(Exercise prompt):
All lines from the one with "2025-12-09 (火) 09:00" through the end of the records below are to be given again exactly, and nothing else.

_ _ _

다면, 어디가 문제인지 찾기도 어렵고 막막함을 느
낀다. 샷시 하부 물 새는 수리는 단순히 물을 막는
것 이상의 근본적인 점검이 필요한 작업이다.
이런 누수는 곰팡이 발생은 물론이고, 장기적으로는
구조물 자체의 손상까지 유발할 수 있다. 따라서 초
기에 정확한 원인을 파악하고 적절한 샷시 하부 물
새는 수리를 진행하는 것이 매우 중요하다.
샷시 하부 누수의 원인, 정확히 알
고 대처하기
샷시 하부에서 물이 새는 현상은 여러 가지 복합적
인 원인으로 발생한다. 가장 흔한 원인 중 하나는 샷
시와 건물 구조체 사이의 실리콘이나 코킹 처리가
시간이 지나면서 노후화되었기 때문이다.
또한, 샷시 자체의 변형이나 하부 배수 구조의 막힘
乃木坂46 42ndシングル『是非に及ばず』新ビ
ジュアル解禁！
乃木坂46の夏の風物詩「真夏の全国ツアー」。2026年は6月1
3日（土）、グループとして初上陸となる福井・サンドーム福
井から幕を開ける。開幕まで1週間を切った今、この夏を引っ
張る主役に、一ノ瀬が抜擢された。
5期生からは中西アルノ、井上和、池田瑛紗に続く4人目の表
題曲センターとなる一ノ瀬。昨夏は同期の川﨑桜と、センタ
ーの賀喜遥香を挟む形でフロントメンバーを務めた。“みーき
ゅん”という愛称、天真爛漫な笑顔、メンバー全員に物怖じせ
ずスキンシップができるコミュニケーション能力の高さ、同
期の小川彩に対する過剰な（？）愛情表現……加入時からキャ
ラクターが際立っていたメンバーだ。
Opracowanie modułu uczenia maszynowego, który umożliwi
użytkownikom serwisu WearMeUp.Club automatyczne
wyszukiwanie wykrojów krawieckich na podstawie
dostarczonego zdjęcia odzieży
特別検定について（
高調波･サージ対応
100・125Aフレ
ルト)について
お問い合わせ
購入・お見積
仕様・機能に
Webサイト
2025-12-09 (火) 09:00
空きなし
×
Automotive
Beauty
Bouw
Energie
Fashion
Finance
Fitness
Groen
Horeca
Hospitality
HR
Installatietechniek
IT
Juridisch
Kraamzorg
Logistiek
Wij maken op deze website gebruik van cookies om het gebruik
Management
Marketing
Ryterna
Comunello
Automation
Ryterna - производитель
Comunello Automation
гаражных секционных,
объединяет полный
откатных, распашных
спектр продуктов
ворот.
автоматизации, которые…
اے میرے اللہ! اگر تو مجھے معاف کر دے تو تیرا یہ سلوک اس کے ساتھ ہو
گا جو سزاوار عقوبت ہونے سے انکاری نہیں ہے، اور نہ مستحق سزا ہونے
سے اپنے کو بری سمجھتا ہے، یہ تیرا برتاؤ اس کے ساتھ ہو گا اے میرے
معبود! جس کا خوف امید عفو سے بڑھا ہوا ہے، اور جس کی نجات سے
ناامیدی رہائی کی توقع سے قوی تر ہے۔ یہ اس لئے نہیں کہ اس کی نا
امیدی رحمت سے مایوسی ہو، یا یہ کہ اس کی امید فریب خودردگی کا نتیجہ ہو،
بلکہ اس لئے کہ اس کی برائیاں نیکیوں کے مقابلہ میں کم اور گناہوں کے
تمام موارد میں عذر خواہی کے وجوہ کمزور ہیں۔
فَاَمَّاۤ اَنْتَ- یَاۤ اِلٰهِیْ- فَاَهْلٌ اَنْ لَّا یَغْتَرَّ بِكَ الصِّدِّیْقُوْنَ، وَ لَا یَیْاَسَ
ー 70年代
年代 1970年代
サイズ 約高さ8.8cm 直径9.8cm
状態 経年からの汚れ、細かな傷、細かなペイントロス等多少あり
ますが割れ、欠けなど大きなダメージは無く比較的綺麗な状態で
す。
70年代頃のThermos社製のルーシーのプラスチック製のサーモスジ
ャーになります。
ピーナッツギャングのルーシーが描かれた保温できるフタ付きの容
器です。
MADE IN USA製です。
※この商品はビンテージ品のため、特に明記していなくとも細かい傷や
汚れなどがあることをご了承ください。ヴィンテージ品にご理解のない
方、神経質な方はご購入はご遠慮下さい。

_ _ _

(Answer space):
2025-12-09 (火) 09:00
空きなし
×
Automotive
Beauty
Bouw
Energie
Fashion
Finance
Fitness
Groen
Horeca
Hospitality
HR
Installatietechniek
IT
Juridisch
Kraamzorg
Logistiek
Wij maken op deze website gebruik van cookies om het gebruik
Management
Marketing
Ryterna
Comunello
Automation
Ryterna - производитель
Comunello Automation
гаражных секционных,
объединяет полный
откатных, распашных
спектр продуктов
ворот.
автоматизации, которые…
اے میرے اللہ! اگر تو مجھے معاف کر دے تو تیرا یہ سلوک اس کے ساتھ ہو
گا جو سزاوار عقوبت ہونے سے انکاری نہیں ہے، اور نہ مستحق سزا ہونے
سے اپنے کو بری سمجھتا ہے، یہ تیرا برتاؤ اس کے ساتھ ہو گا اے میرے
معبود! جس کا خوف امید عفو سے بڑھا ہوا ہے، اور جس کی نجات سے
ناامیدی رہائی کی توقع سے قوی تر ہے۔ یہ اس لئے نہیں کہ اس کی نا
امیدی رحمت سے مایوسی ہو، یا یہ کہ اس کی امید فریب خودردگی کا نتیجہ ہو،
بلکہ اس لئے کہ اس کی برائیاں نیکیوں کے مقابلہ میں کم اور گناہوں کے
تمام موارد میں عذر خواہی کے وجوہ کمزور ہیں۔
فَاَمَّاۤ اَنْتَ- یَاۤ اِلٰهِیْ- فَاَهْلٌ اَنْ لَّا یَغْتَرَّ بِكَ الصِّدِّیْقُوْنَ، وَ لَا یَیْاَسَ
ー 70年代
年代 1970年代
サイズ 約高さ8.8cm 直径9.8cm
状態 経年からの汚れ、細かな傷、細かなペイントロス等多少あり
ますが割れ、欠けなど大きなダメージは無く比較的綺麗な状態で
す。
70年代頃のThermos社製のルーシーのプラスチック製のサーモスジ
ャーになります。
ピーナッツギャングのルーシーが描かれた保温できるフタ付きの容
器です。
MADE IN USA製です。
※この商品はビンテージ品のため、特に明記していなくとも細かい傷や
汚れなどがあることをご了承ください。ヴィンテージ品にご理解のない
方、神経質な方はご購入はご遠慮下さい。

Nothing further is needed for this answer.